YOUR GOAL » Scan the entries below for the word "procès" and copy every line in which it occurs.

MATERIAL TO PROCESS »
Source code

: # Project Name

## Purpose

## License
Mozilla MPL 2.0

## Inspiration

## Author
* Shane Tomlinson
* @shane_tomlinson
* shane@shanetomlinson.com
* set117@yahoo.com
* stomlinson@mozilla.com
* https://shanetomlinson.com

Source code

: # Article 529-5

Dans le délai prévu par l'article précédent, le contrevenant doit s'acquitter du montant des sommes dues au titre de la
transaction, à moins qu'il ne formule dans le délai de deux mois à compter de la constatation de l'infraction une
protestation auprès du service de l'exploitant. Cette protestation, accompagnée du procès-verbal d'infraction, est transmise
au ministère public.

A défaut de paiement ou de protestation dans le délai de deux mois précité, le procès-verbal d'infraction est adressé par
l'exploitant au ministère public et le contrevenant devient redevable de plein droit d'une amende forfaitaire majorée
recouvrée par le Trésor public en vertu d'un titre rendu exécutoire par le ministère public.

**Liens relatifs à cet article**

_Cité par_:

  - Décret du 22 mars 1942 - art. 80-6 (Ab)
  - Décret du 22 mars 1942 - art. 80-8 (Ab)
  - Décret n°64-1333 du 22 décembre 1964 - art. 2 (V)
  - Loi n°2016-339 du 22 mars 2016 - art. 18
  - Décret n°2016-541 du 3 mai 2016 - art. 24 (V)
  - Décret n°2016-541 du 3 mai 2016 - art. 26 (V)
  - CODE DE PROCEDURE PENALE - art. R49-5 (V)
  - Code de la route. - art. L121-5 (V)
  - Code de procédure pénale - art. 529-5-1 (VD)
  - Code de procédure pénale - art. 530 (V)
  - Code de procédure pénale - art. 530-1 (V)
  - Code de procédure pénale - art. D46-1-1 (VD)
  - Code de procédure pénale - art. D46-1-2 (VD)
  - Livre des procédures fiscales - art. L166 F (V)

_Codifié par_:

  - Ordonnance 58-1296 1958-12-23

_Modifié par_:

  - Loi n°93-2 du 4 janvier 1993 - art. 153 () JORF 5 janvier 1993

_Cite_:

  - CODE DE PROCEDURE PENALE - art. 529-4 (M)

PROBLEM SOLUTION »
protestation auprès du service de l'exploitant. Cette protestation, accompagnée du procès-verbal d'infraction, est transmise
A défaut de paiement ou de protestation dans le délai de deux mois précité, le procès-verbal d'infraction est adressé par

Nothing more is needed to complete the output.